The same lack of specificity in the pleading that is the basis for sustaining the companion demurrer without leave to amend, compels the court to deny the motion to strike. FORD has not established that the face of the complaint, in its present form, shows that the cause of action under the Song-Beverly act is barred by the statute of limitations. The motion to strike is denied.
Defendant is to submit a written order consistent with this ruling.
6. SCV-255198; Barnett v. Jonas
Plaintiffs James R. Barnett and Terri L. Barnett move for a preliminary injunction enjoining defendants from digging, excavating and constructing improvements on a common driveway easement. No opposition has been received.
First, plaintiffs have failed to file proof of service of the motion. However, the court having considered the merits denies the motion. Plaintiffs have failed to establish irreparable injury and probability of success on the merits in acquiring a permanent injunction against improvements in the Driveway Easement.
7. SPR-76411; Matter of Fred Demattei Trust
Respondent Nancy McKean’s demurer and motion to strike the Petition for Report, Accounting, and Determination as to the Internal Proceedings of a Trust, filed on April 16, 2014, on the ground that petitioner David Demattei does not have standing to bring the Petition is sustained with leave to amend. Therefore, the motion to strike is moot.
Respondent is to submit a written order consistent with this ruling.
8. SPR-86281; In the Matter of The Lawrence A. Bertolini and Roseann Bertolini Revocable Trust
Continued from 7/16/14–Appearances required
Petitioner Deborah DeBruin moves to compel Norton & Ingersoll, P.C. (N&I) to produce certain documents identified as attorney work product in a privilege log served in responsive to the deposition subpoena issued to N&I on January 9, 2014. Petitioner requests sanctions.
Moving parties contend the production of attorney Theresa Norton’s October 23, 2013 Memorandum to file resulted in a waiver of the attorney work-product privilege with respect to the other documents identified as work-product attorney notes, in the privilege log.
N&I contend that the October 23, 2013 Memorandum was prepared to document Ms. Norton’s impressions as to Roseann Bertolini’s testamentary capacity for the express purpose of allowing Ms.
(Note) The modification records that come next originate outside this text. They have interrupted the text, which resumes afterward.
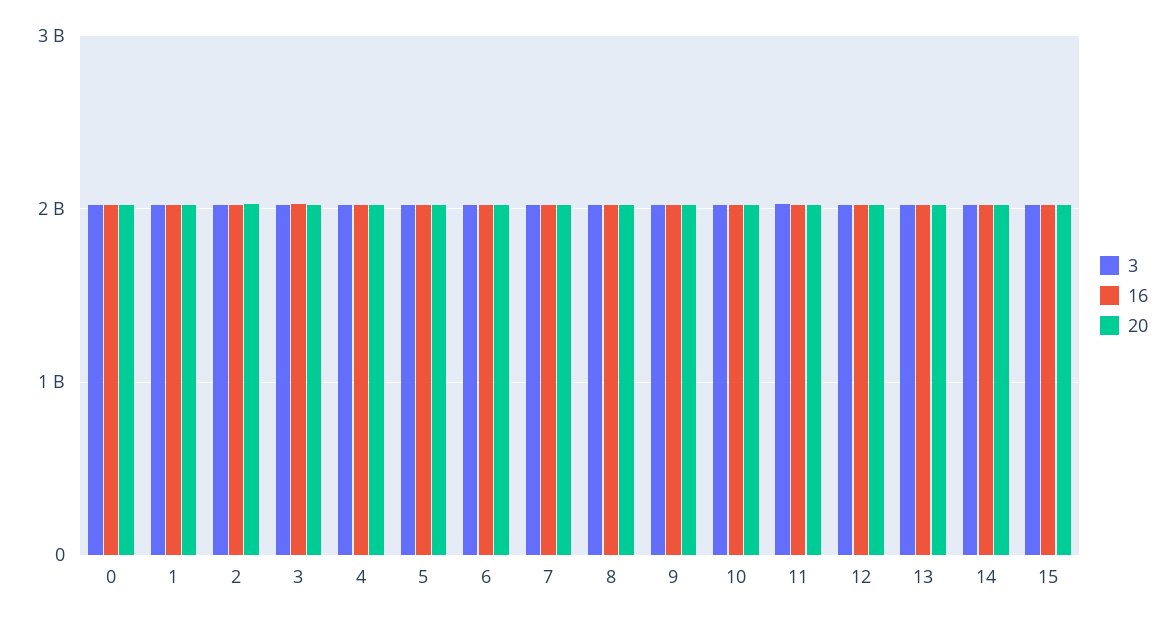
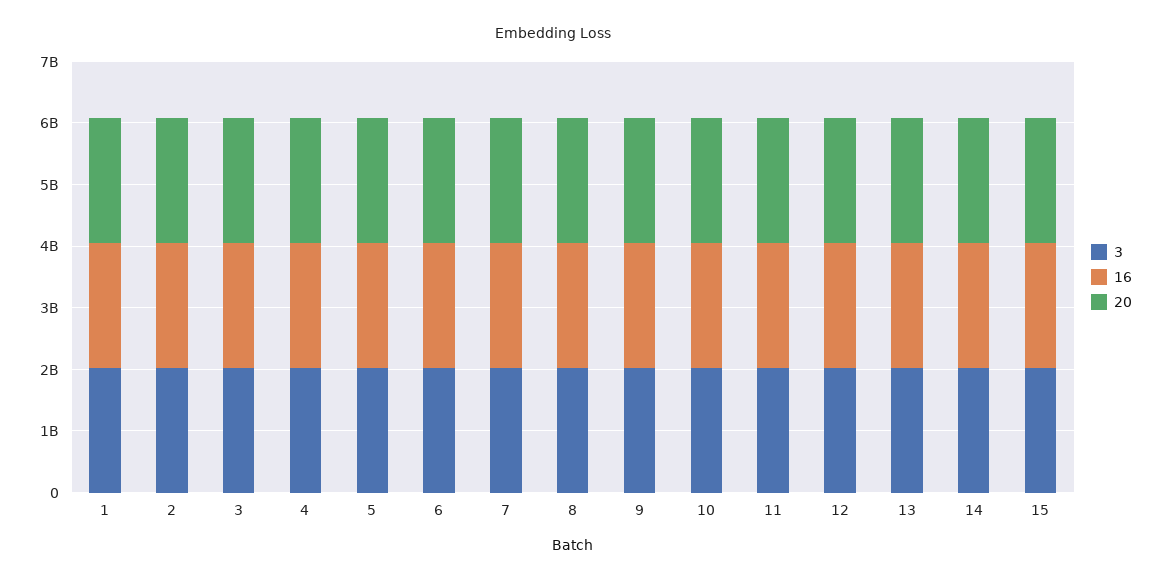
  {
    "3": {
-     "0": 2000000000,
      "1": 2000000000,
      "2": 2000000000,
      "3": 2000000000,
      "4": 2000000000,
      "5": 2000000000,
      "6": 2000000000,
      "7": 2000000000,
      "8": 2000000000,
      "9": 2000000000,
      "10": 2000000000,
      "11": 2000000000,
      "12": 2000000000,
      "13": 2000000000,
      "14": 2000000000,
      "15": 2000000000
    },
    "16": {
-     "0": 2000000000,
      "1": 2000000000,
      "2": 2000000000,
      "3": 2000000000,
      "4": 2000000000,
      "5": 2000000000,
      "6": 2000000000,
      "7": 2000000000,
      "8": 2000000000,
      "9": 2000000000,
      "10": 2000000000,
      "11": 2000000000,
      "12": 2000000000,
      "13": 2000000000,
      "14": 2000000000,
      "15": 2000000000
    },
    "20": {
-     "0": 2000000000,
      "1": 2000000000,
      "2": 2000000000,
      "3": 2000000000,
      "4": 2000000000,
      "5": 2000000000,
      "6": 2000000000,
      "7": 2000000000,
      "8": 2000000000,
      "9": 2000000000,
      "10": 2000000000,
      "11": 2000000000,
      "12": 2000000000,
      "13": 2000000000,
      "14": 2000000000,
      "15": 2000000000
    }
  }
Norton to testify adequately if Ms. Bertolini’s testamentary capacity at that time was ever challenged.
Appearances are required to address possible in camera review of the other notes to determine whether the privilege has been waived on the ground that the other notes are related to the same subject matter as the voluntarily disclosed October Memo. (See Sony Computer Entertainment America, Inc. v. Great American Ins. Co. (N.D. Cal. 2005) 229 F.R.D. 632.). The court also requests argument as to whether the work product privilege may be asserted in the context of this case. (See Evid. Code §§ 957, 960.)